Bank of Tanzania: Cashew exports stand at 40pc

Minister for Agriculture Japhet Hasunga speaks during the opening of the three-day 13th Conference of African Cashew Alliance, which got under way in Dar es Salaam yesterday. PHOTO | SALIM SHAO

Dar es Salaam. Tanzania has so far exported a relatively paltry 90,000 tonnes of cashew nuts stock for the 2018/19 season, a Bank of Tanzania (BoT) report shows.
The quantity is about 40 per cent  of the 225,000 tonnes of cashew nuts harvested during the previous season.
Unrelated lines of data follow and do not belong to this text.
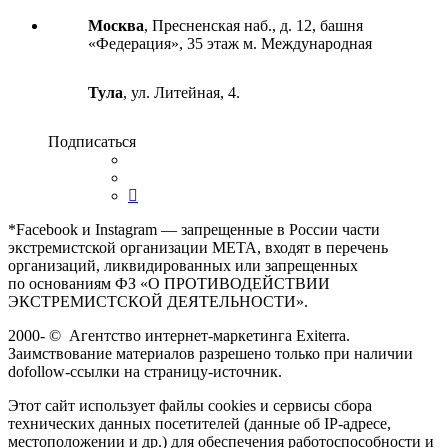
Москва
, Пресненская наб., д. 12, башня
«Федерация», 35 этаж м. Международная
Тула
, ул. Литейная, 4.
Подписаться
*Facebook и Instagram — запрещенные в России части
экстремистской организации META, входят в перечень
организаций, ликвидированных или запрещенных
по основаниям ФЗ «О ПРОТИВОДЕЙСТВИИ
ЭКСТРЕМИСТСКОЙ ДЕЯТЕЛЬНОСТИ».
2000-
©
Агентство интернет-маркетинга Exiterra.
Заимствование материалов разрешено только при наличии
dofollow-ссылки на страницу-источник.
Этот сайт использует файлы cookies и сервисы сбора
технических данных посетителей (данные об IP-адресе,
местоположении и др.) для обеспечения работоспособности и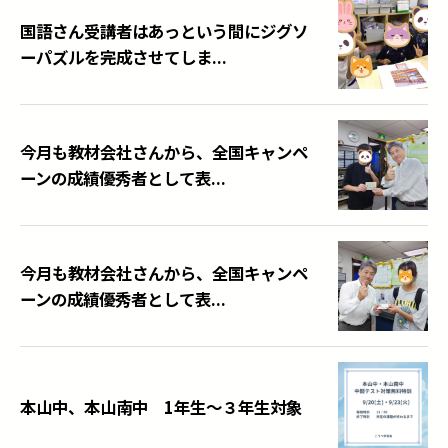
国語さん受講者はあっという間にジグソ
ーパズルを完成させてしま...
今月も教材会社さんから、全国キャンペ
ーンの成績優秀者として表...
今月も教材会社さんから、全国キャンペ
ーンの成績優秀者として表...
本山中、本山南中 1年生～３年生対象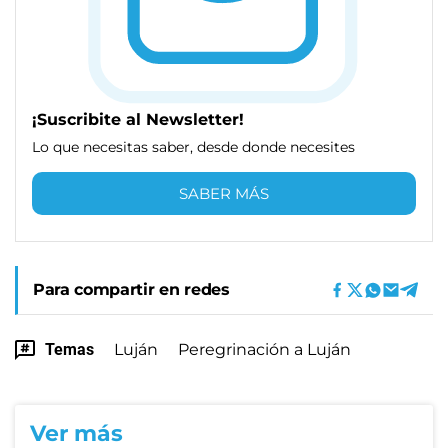
¡Suscribite al Newsletter!
Lo que necesitas saber, desde donde necesites
SABER MÁS
Para compartir en redes
Temas
Luján
Peregrinación a Luján
Ver más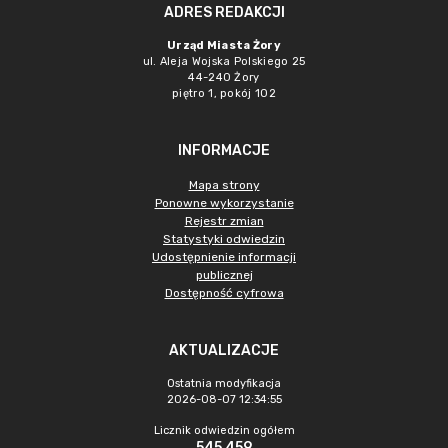
ADRES REDAKCJI
Urząd Miasta Żory
ul. Aleja Wojska Polskiego 25
44-240 Żory
piętro 1, pokój 102
INFORMACJE
Mapa strony
Ponowne wykorzystanie
Rejestr zmian
Statystyki odwiedzin
Udostępnienie informacji
publicznej
Dostępność cyfrowa
AKTUALIZACJE
Ostatnia modyfikacja
2026-08-07 12:34:55
Licznik odwiedzin ogółem
545 459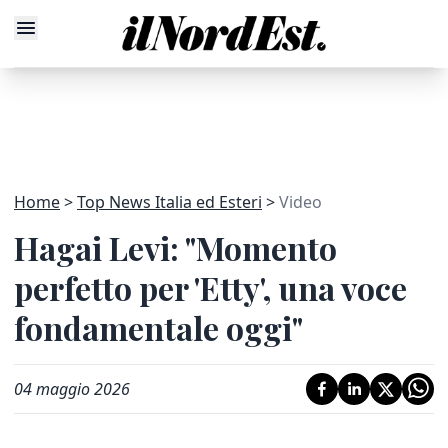
Home
Top News Italia ed Esteri
Video
Hagai Levi: "Momento
perfetto per 'Etty', una voce
fondamentale oggi"
04 maggio 2026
The amount of earnings, however, has not been disclosed.
But, the acting director general, of the Cashewnut Board of Tanzania (CBT), Mr Francis Alfred, played down the central bank’s export figure, stressing they have exported more than what the bank reports.
“Until today, we had exported a total of 114,626 tonnes of the crop,” he told The Citizen on the sidelines of the 13th Africa Cashew Stakeholder Forum held in Dar es Salaam yesterday. This would mean that a total of 24,626 tonnes were exported in October.
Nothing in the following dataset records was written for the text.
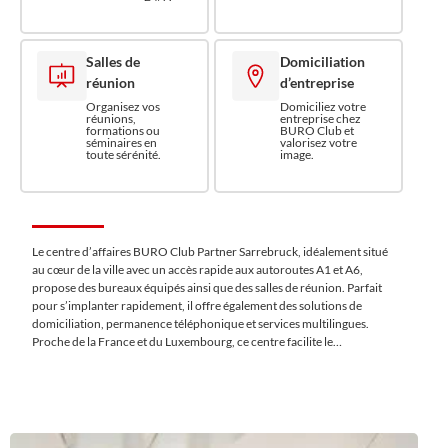
Salles de
Domiciliation
réunion
d’entreprise
Organisez vos
Domiciliez votre
réunions,
entreprise chez
formations ou
BURO Club et
séminaires en
valorisez votre
toute sérénité.
image.
Le centre d’affaires BURO Club Partner Sarrebruck, idéalement situé
au cœur de la ville avec un accès rapide aux autoroutes A1 et A6,
propose des bureaux équipés ainsi que des salles de réunion. Parfait
pour s’implanter rapidement, il offre également des solutions de
domiciliation, permanence téléphonique et services multilingues.
Proche de la France et du Luxembourg, ce centre facilite le
développement d’activités transfrontalières avec des services
complets et un accès 24/24.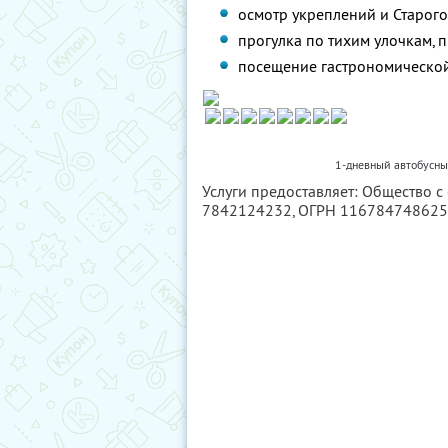
осмотр укреплений и Старого
прогулка по тихим улочкам,
посещение гастрономической
1-дневный автобусный
Услуги предоставляет: Общество с
7842124232
, ОГРН 11678474862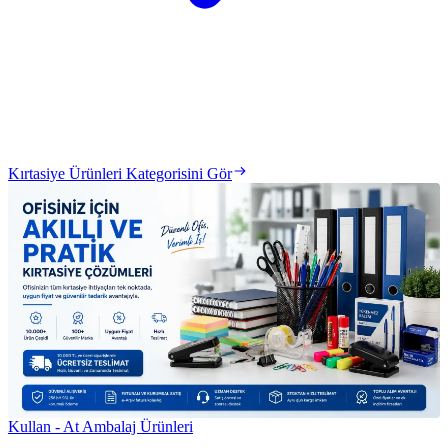
Kırtasiye Ürünleri Kategorisini Gör
Kullan - At Ambalaj Ürünleri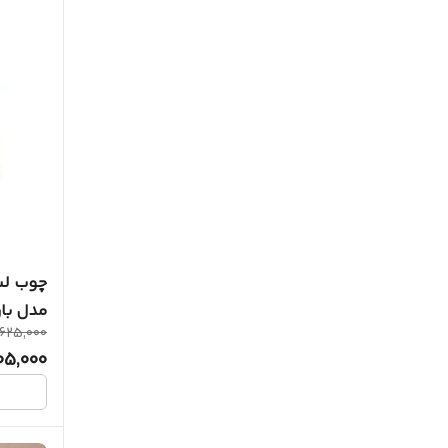
چوب لبا
مدل بار
625,000
05,000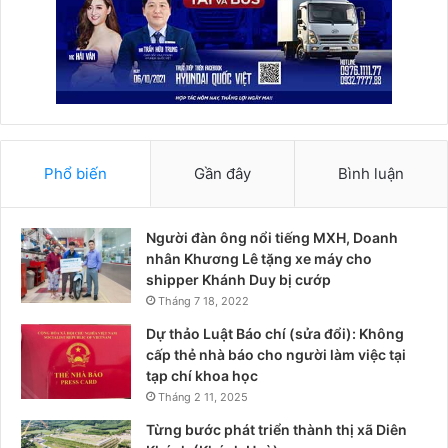
Phổ biến
Gần đây
Bình luận
Người đàn ông nổi tiếng MXH, Doanh
nhân Khương Lê tặng xe máy cho
shipper Khánh Duy bị cướp
Tháng 7 18, 2022
Dự thảo Luật Báo chí (sửa đổi): Không
cấp thẻ nhà báo cho người làm việc tại
tạp chí khoa học
Tháng 2 11, 2025
Từng bước phát triển thành thị xã Diên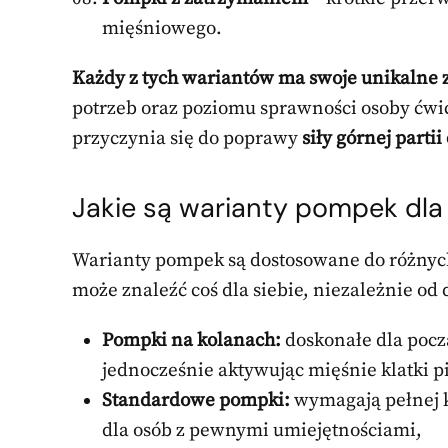
mięśniowego.
Każdy z tych wariantów ma swoje unikalne 
potrzeb oraz poziomu sprawności osoby ć
przyczynia się do poprawy
siły górnej partii
Jakie są warianty pompek dla
Warianty pompek są dostosowane do różnyc
może znaleźć coś dla siebie, niezależnie od
Pompki na kolanach:
doskonałe dla pocz
jednocześnie aktywując mięśnie klatki pi
Standardowe pompki:
wymagają pełnej k
dla osób z pewnymi umiejętnościami,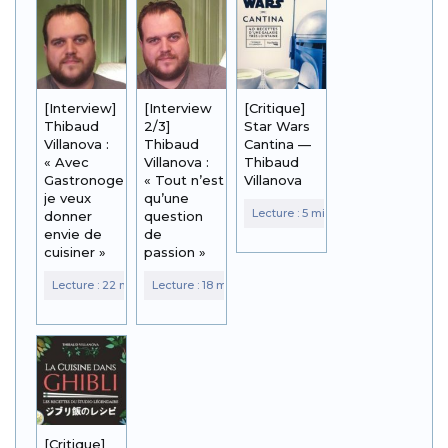
[Interview]
[Interview
[Critique]
Thibaud
2/3]
Star Wars
Villanova :
Thibaud
Cantina —
« Avec
Villanova :
Thibaud
Gastronogeek,
« Tout n’est
Villanova
je veux
qu’une
donner
question
envie de
de
cuisiner »
passion »
[Critique]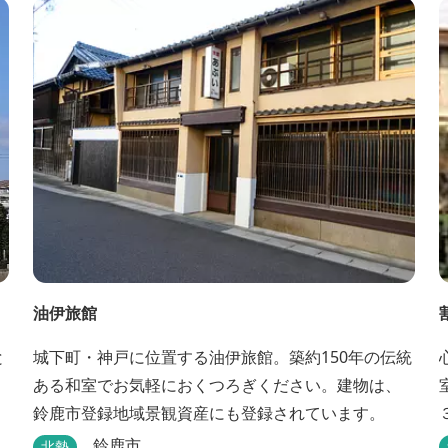
油伊旅館
と
城下町・神戸に位置する油伊旅館。築約150年の伝統
ある和室でお気軽におくつろぎください。建物は、
鈴鹿市登録地域景観資産にも登録されています。
鈴鹿市
北勢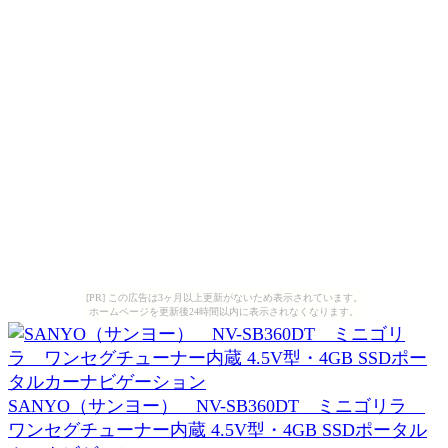
[PR] この広告は3ヶ月以上更新がないため表示されています。
ホームページを更新後24時間以内に表示されなくなります。
SANYO（サンヨー） NV-SB360DT ミニゴリラ
ワンセグチューナー内蔵 4.5V型・4GB SSDポータル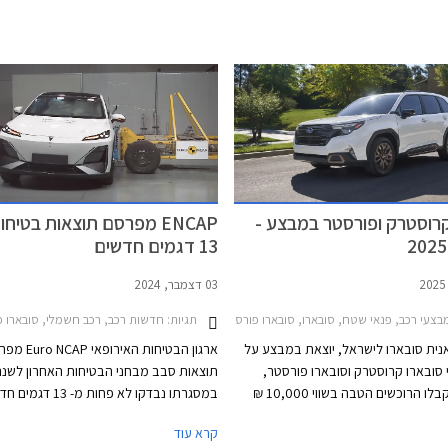
קרוסטרק ופורסטר במבצע -
ENCAP מפרסם תוצאות בטיחו
13 דגמים חדשים
03 דצמבר, 2024
בצעי רכב, פנאי שטח, סובארו, סובארו פורסטר 2024-2026סובארו קרוסטרק 2023-2026
תגיות:
חדשות רכב, רכב חשמלי, סובארו פורסטר 2024-2026, אאודי A5 סדאן 2024-2026, וולוו EX30 2024-2026, ליפמוטור C10 2024-2026, לקסוס 23-2026
נית סובארו לישראל, יוצאת במבצע על
ארגון הבטיחות האיר
 סובארו קרוסטרק וסובארו פורסטר,
תוצאות סבב מבחני הבטיחות האחרון לשנה 
במסגרתו יקבלו הרוכשים הטבה בשווי 10,000 ₪
במסגרתו נבדקו לא פחות מ- 13 
הכוללת הרחבת אחריות מ- 3 שנים ל- 5 שנים או עד
כמחצית מהם כבר משווקים בישראל והשאר 
קרא עוד
100,0 ק"מ, מבחר צבעים לבחירה ללא עלות
להגיע בקרוב. מרבית הדגמים בסבב זה זכו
However, The Citizen’s revisit  of BoT’s monthly economic reviews from March to September this year did not find any data showing the crop’s exports.
The low cashew exports also lowered the country’s traditional exports earnings. The report shows that they declined to $563.5 million during the year that ended on September 30 this year, down from $1,160.8 million in the corresponding period in 2018. “Cashew nuts exports decreased owing to a fall in prices in the world market and export volumes due to delays in exporting after the government’s intervention to safeguard farmers’ earnings,” the October review stated.
In the 2017/18 season, Tanzania earned $575 million (Sh1.3 trillion) from cashew nut exports: equivalent to the value of all cash crop exports including tea, coffee, tobacco and cotton.
On September 21, Agriculture minister Japhet Hasunga told Reuters that the government had eventually sold the 2018/2019 produce to a Vietnamese firm, but would allow private traders to resume buying in the 2019/20 season.
Auctions of cashew nuts harvested during this season started in different regions of Tanzania Mainland last week, although  the sold quantities have yet to be revealed.
Meanwhile, Mr Hasunga outlined five strategies, which would be implemented to boot the crop’s output in the next four years. The government is looking forward to increasing  cashews production to one million tonnes by 2023.
To achieve the goal, they will digitalize  cashew  purchases, improve production conditions and increase local processing capacity to 90 per cent of all harvests from currently 20 per cent. Tanzania produces some 250,000 tonnes per season.
“From next year, we will sell raw cashews through the commodity market to enable buyers to buy without physically being present in Tanzania,” he said.
Other measures include adoption of contract farming, as well as plantation farming.
The acting director general of Naliendele Agriculture Research Institute, Dr Fortunatus Kapinga, said the institute has the capacity to produce the required cashew seedlings for boosting production.